Il 19 settembre 2010, se ne è verificata una tra le peggiori (era la terza dell'anno), con una primitiva stima di 70 milioni di euro di danni, chiusura di 3 stazioni della linea metropolitana M3 per dieci giorni (con allagamenti e detriti fino a 7-8 metri nella fermata "Sondrio"), sospensione di alcune linee di tram e relativi futuri ritardi e ingenti danni nei cantieri della nuova metropolitana M5. In parte, l'allagamento della metropolitana è stato aumentato dalla rottura di una conduttura del diametro di 60 centimetri dell'acquedotto di Milano in viale Zara all'altezza del civico 100, che ha per ore versato acqua nei tunnel dell'M5. L'ammontare reale dei danni è stato comunicato in novembre: venti milioni di euro e un ritardo di due mesi per l'introduzione del primo treno in galleria per i collaudi.

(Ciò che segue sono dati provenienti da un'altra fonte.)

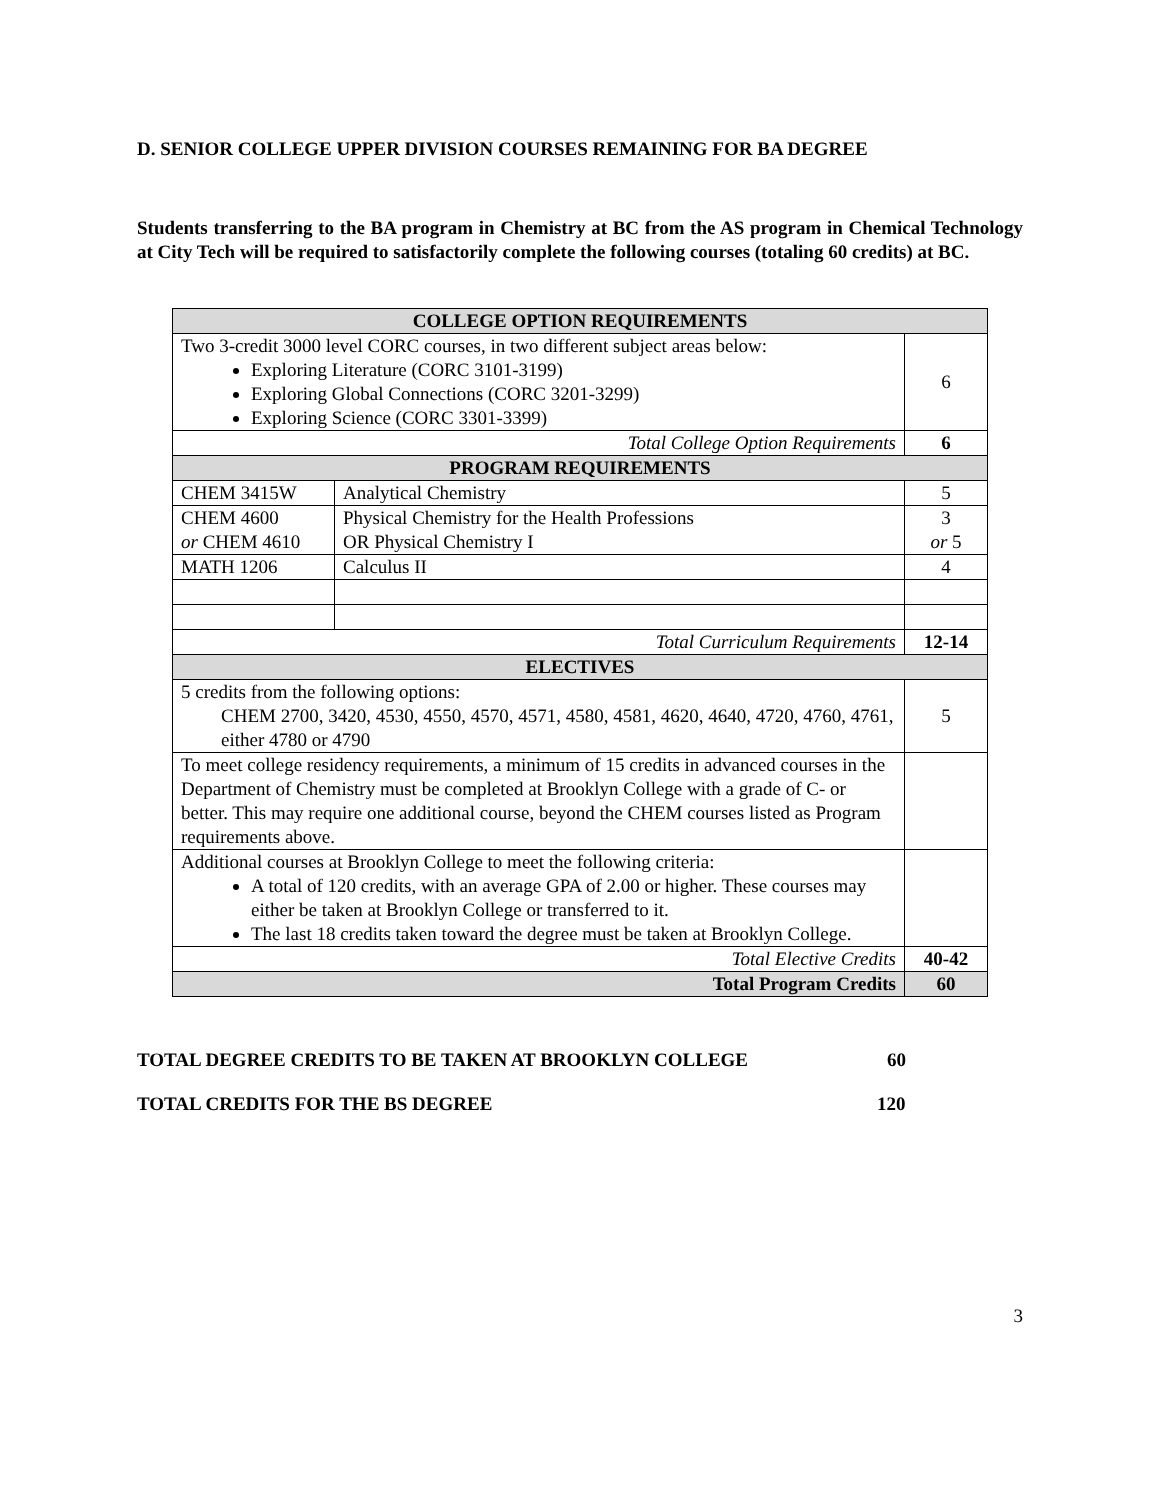D. SENIOR COLLEGE UPPER DIVISION COURSES REMAINING FOR BA DEGREE
Students transferring to the BA program in Chemistry at BC from the AS program in Chemical Technology at City Tech will be required to satisfactorily complete the following courses (totaling 60 credits) at BC.
| COLLEGE OPTION REQUIREMENTS | | |
| Two 3-credit 3000 level CORC courses, in two different subject areas below: Exploring Literature (CORC 3101-3199) Exploring Global Connections (CORC 3201-3299) Exploring Science (CORC 3301-3399) | | 6 |
| Total College Option Requirements | | 6 |
| PROGRAM REQUIREMENTS | | |
| CHEM 3415W | Analytical Chemistry | 5 |
| CHEM 4600 or CHEM 4610 | Physical Chemistry for the Health Professions OR Physical Chemistry I | 3 or 5 |
| MATH 1206 | Calculus II | 4 |
| Total Curriculum Requirements | | 12-14 |
| ELECTIVES | | |
| 5 credits from the following options: CHEM 2700, 3420, 4530, 4550, 4570, 4571, 4580, 4581, 4620, 4640, 4720, 4760, 4761, either 4780 or 4790 | | 5 |
| To meet college residency requirements, a minimum of 15 credits in advanced courses in the Department of Chemistry must be completed at Brooklyn College with a grade of C- or better. This may require one additional course, beyond the CHEM courses listed as Program requirements above. | | |
| Additional courses at Brooklyn College to meet the following criteria: A total of 120 credits, with an average GPA of 2.00 or higher. These courses may either be taken at Brooklyn College or transferred to it. The last 18 credits taken toward the degree must be taken at Brooklyn College. | | |
| Total Elective Credits | | 40-42 |
| Total Program Credits | | 60 |
TOTAL DEGREE CREDITS TO BE TAKEN AT BROOKLYN COLLEGE 60
TOTAL CREDITS FOR THE BS DEGREE 120
3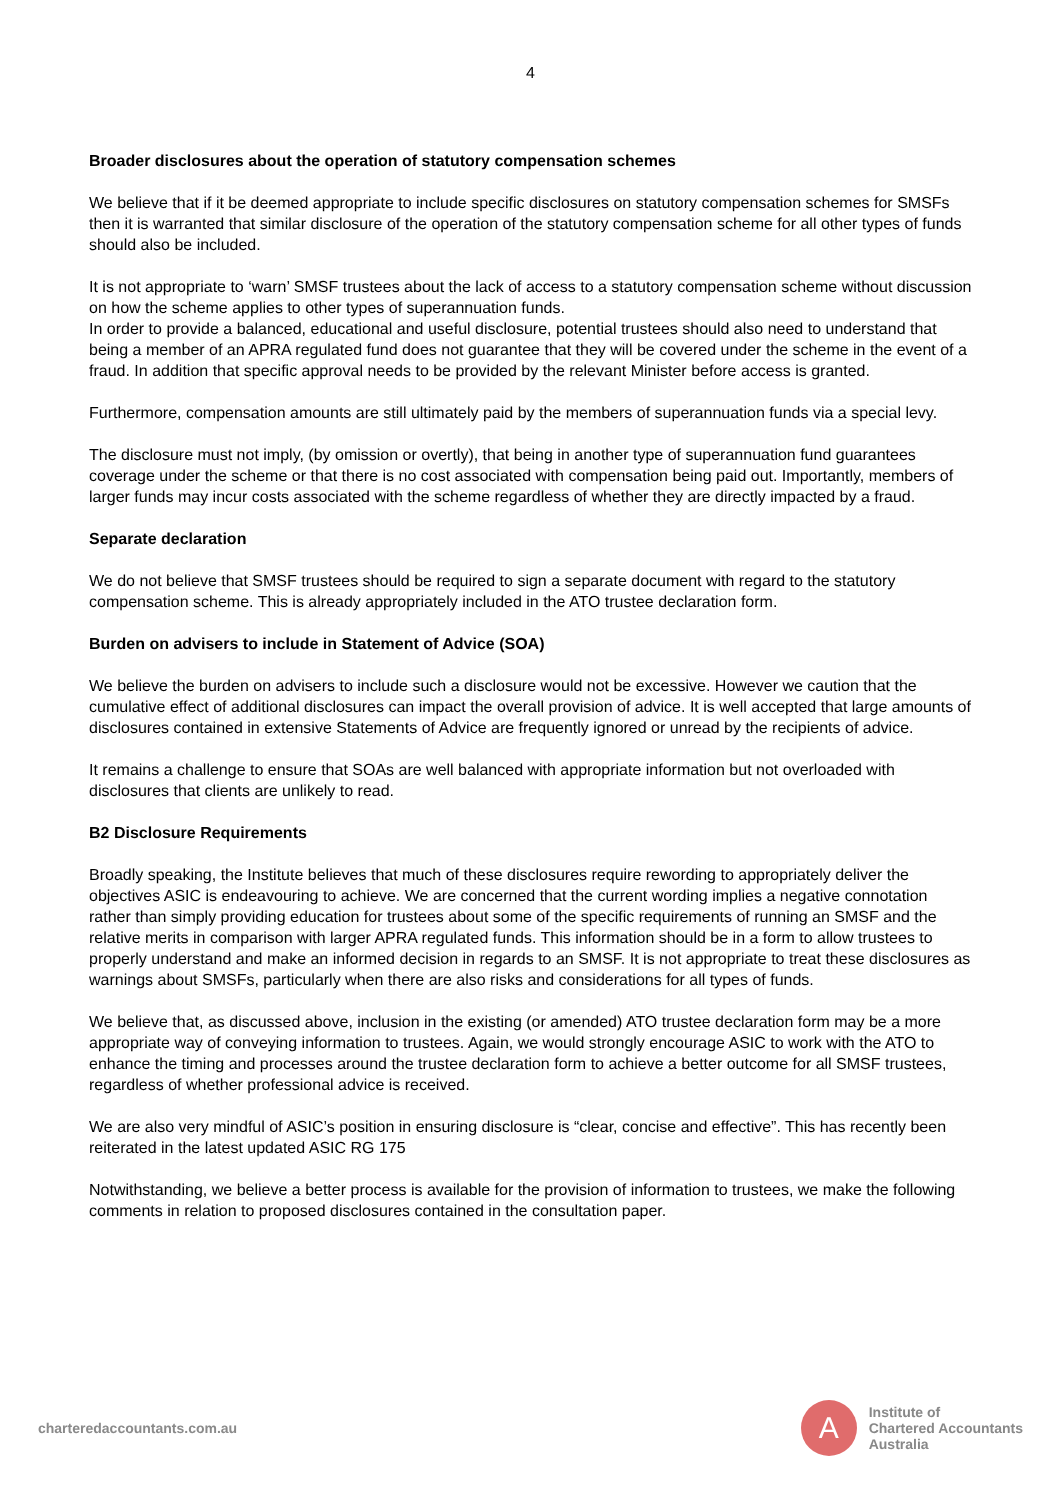4
Broader disclosures about the operation of statutory compensation schemes
We believe that if it be deemed appropriate to include specific disclosures on statutory compensation schemes for SMSFs then it is warranted that similar disclosure of the operation of the statutory compensation scheme for all other types of funds should also be included.
It is not appropriate to ‘warn’ SMSF trustees about the lack of access to a statutory compensation scheme without discussion on how the scheme applies to other types of superannuation funds.
In order to provide a balanced, educational and useful disclosure, potential trustees should also need to understand that being a member of an APRA regulated fund does not guarantee that they will be covered under the scheme in the event of a fraud. In addition that specific approval needs to be provided by the relevant Minister before access is granted.
Furthermore, compensation amounts are still ultimately paid by the members of superannuation funds via a special levy.
The disclosure must not imply, (by omission or overtly), that being in another type of superannuation fund guarantees coverage under the scheme or that there is no cost associated with compensation being paid out. Importantly, members of larger funds may incur costs associated with the scheme regardless of whether they are directly impacted by a fraud.
Separate declaration
We do not believe that SMSF trustees should be required to sign a separate document with regard to the statutory compensation scheme. This is already appropriately included in the ATO trustee declaration form.
Burden on advisers to include in Statement of Advice (SOA)
We believe the burden on advisers to include such a disclosure would not be excessive. However we caution that the cumulative effect of additional disclosures can impact the overall provision of advice. It is well accepted that large amounts of disclosures contained in extensive Statements of Advice are frequently ignored or unread by the recipients of advice.
It remains a challenge to ensure that SOAs are well balanced with appropriate information but not overloaded with disclosures that clients are unlikely to read.
B2 Disclosure Requirements
Broadly speaking, the Institute believes that much of these disclosures require rewording to appropriately deliver the objectives ASIC is endeavouring to achieve. We are concerned that the current wording implies a negative connotation rather than simply providing education for trustees about some of the specific requirements of running an SMSF and the relative merits in comparison with larger APRA regulated funds. This information should be in a form to allow trustees to properly understand and make an informed decision in regards to an SMSF. It is not appropriate to treat these disclosures as warnings about SMSFs, particularly when there are also risks and considerations for all types of funds.
We believe that, as discussed above, inclusion in the existing (or amended) ATO trustee declaration form may be a more appropriate way of conveying information to trustees. Again, we would strongly encourage ASIC to work with the ATO to enhance the timing and processes around the trustee declaration form to achieve a better outcome for all SMSF trustees, regardless of whether professional advice is received.
We are also very mindful of ASIC’s position in ensuring disclosure is “clear, concise and effective”. This has recently been reiterated in the latest updated ASIC RG 175
Notwithstanding, we believe a better process is available for the provision of information to trustees, we make the following comments in relation to proposed disclosures contained in the consultation paper.
charteredaccountants.com.au
A
Institute of
Chartered Accountants
Australia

Le polemiche dopo l'accaduto sono state violente; al centro di esse il mancato completamento del raddoppio della portata dello scolmatore, progettato nel 1982 e di cui è stato approntato solo un primo lotto nel 2003 e per il quale erano disponibili le risorse finanziarie. Quest'opera pubblica è oggetto di valutazioni contrastanti: da una parte non viene giudicata sufficiente a scongiurare le esondazioni a Milano, dall'altra è imputata di trasferire inquinamento idrico direttamente nel Ticino e di conseguenza nel Po (nelle cui acque finirebbero in ogni caso). Di per sé, il percorso sotterraneo del Seveso a Milano, fino alla Martesana, è capace di smaltire fino a 45 metri cubi al secondo e questa è la quantità d'acqua che non può essere superata all'imbocco sotterraneo a Bresso, anche perché non si conoscono esattamente le riduzioni della luce dell'alveo provocati dai depositi delle acque (s'ipotizza un restringimento della tombinatura all'altezza di p.le Istria e v. Abbazia che limita ulteriormente la capacità disponibile, senza contare gli apporti dei drenaggi urbani di Bresso e Cusano Milanino che confluiscono in Seveso all'altezza di v. Ornato). Al momento la Provincia di Milano sta eseguendo i lavori di adeguamento parziale del canale scolmatore mentre la Regione e l'Agenzia Interregionale per il fiume Po (autorità idraulica sul reticolo idrografico padano) sta redigendo gli studi preliminari per l'individuazione di 5 aree lungo il Seveso per la laminazione controllata delle piene. Così facendo si definirebbe il cosiddetto "scenario di progetto" dell'Autorità di Bacino per la messa in sicurezza del nord milanese; il fabbisogno finanziario, purtroppo, è attualmente indisponibile.